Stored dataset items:
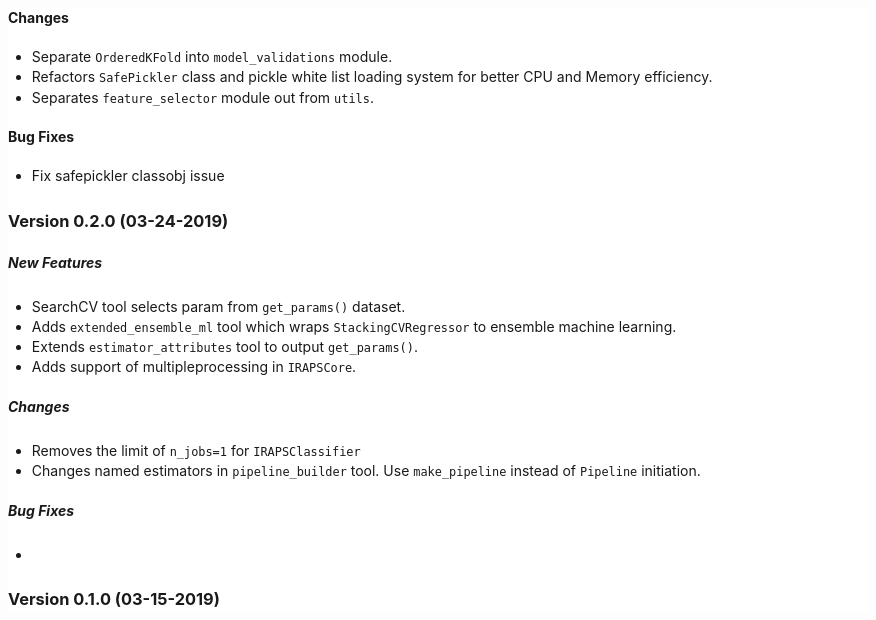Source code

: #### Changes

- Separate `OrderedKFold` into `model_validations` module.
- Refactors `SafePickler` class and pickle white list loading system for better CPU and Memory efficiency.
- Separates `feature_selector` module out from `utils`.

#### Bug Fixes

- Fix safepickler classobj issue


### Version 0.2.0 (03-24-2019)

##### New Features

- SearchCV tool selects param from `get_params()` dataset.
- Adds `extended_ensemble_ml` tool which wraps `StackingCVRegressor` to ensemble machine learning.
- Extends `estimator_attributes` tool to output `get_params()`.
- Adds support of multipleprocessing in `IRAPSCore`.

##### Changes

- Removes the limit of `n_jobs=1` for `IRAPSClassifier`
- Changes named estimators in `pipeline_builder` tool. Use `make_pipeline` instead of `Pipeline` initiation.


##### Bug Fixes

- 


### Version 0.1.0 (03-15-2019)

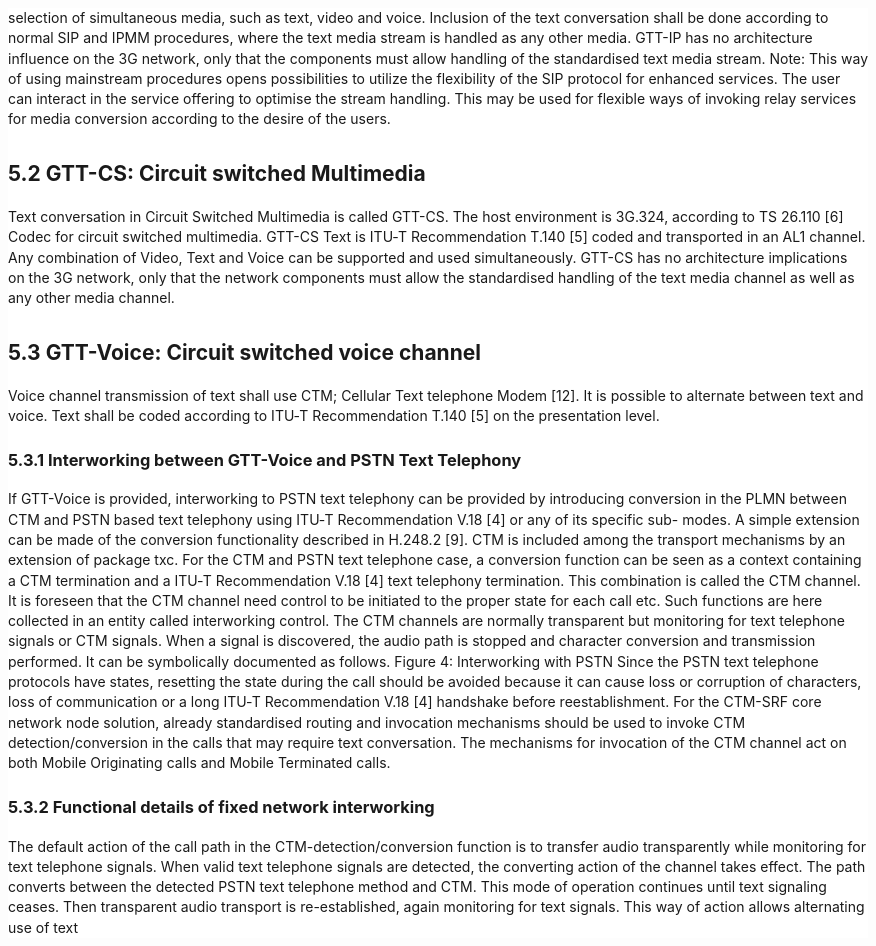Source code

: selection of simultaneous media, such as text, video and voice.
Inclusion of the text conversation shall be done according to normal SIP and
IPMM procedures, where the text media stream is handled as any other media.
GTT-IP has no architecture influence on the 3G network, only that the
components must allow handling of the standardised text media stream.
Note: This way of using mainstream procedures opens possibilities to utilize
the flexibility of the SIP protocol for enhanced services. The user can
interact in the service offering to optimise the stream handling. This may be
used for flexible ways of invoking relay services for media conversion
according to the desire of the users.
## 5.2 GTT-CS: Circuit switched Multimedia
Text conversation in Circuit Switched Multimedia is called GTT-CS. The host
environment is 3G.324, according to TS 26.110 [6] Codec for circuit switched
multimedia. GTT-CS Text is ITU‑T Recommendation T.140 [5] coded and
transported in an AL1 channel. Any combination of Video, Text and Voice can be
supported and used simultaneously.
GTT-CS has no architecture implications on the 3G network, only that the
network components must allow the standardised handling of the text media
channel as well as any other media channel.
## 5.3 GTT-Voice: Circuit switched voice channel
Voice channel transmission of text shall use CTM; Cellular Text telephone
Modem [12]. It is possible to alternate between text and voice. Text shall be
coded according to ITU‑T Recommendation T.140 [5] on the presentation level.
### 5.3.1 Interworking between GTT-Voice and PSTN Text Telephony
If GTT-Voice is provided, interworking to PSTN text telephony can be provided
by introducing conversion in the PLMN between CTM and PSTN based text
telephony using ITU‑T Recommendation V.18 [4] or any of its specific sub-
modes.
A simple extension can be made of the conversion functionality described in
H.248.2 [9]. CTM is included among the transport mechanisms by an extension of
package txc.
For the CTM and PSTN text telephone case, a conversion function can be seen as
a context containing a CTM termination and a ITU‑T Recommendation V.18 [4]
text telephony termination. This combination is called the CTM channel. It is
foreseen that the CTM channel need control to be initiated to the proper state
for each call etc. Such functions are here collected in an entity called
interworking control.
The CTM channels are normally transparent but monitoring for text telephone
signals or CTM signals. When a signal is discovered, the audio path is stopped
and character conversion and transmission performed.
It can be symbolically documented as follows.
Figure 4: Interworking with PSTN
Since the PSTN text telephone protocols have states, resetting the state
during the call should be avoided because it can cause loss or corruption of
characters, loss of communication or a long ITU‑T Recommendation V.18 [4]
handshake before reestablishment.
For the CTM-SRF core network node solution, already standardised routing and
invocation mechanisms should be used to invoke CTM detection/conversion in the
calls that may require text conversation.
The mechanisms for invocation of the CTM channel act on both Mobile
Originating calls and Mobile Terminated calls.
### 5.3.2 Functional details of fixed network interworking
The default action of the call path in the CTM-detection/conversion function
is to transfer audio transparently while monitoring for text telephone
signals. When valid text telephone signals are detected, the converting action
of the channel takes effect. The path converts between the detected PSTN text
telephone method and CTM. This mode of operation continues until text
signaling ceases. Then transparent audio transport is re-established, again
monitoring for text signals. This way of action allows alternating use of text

--

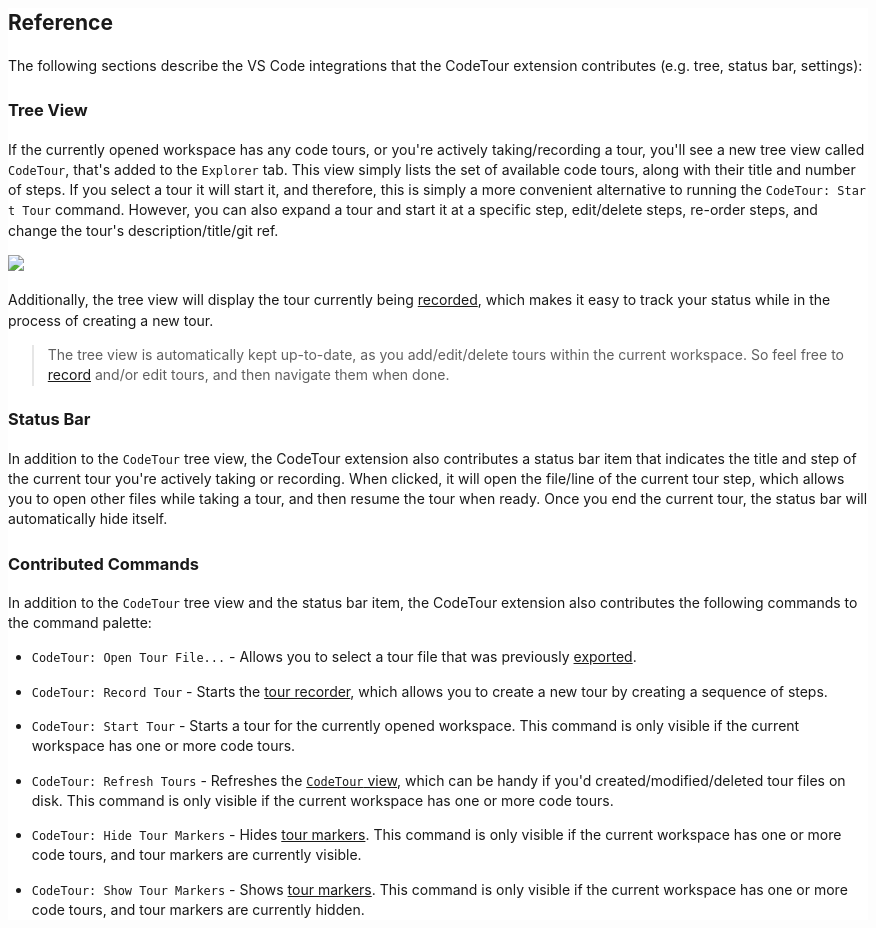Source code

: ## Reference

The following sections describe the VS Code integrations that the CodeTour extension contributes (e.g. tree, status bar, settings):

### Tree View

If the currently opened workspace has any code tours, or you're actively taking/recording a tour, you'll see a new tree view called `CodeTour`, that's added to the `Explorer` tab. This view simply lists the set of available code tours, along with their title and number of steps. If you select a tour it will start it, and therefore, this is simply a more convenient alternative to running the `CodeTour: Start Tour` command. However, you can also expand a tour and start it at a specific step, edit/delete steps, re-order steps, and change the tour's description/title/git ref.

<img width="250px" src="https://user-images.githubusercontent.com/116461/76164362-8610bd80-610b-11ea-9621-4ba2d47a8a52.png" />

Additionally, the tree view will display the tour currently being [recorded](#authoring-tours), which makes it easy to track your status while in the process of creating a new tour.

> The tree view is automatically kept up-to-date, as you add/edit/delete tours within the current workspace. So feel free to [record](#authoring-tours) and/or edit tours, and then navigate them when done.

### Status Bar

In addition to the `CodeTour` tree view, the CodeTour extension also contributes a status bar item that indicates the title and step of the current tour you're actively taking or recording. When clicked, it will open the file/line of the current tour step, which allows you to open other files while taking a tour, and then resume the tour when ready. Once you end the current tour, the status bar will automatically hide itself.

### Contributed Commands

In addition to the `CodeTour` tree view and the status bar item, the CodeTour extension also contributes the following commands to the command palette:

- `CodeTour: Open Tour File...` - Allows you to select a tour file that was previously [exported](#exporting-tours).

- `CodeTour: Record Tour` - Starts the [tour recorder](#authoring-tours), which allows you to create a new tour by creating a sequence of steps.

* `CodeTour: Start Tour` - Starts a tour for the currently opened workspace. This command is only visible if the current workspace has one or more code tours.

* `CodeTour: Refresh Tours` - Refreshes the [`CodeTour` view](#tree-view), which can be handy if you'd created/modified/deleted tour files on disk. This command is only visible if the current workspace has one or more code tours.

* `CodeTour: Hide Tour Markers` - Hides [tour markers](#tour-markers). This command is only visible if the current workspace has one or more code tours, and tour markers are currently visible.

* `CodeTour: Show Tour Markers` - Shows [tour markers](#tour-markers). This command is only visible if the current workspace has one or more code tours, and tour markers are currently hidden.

§ Written task
Where the string "following" occurs in the data, return the whole line.

§ Task answer
The following sections describe the VS Code integrations that the CodeTour extension contributes (e.g. tree, status bar, settings):
In addition to the `CodeTour` tree view and the status bar item, the CodeTour extension also contributes the following commands to the command palette:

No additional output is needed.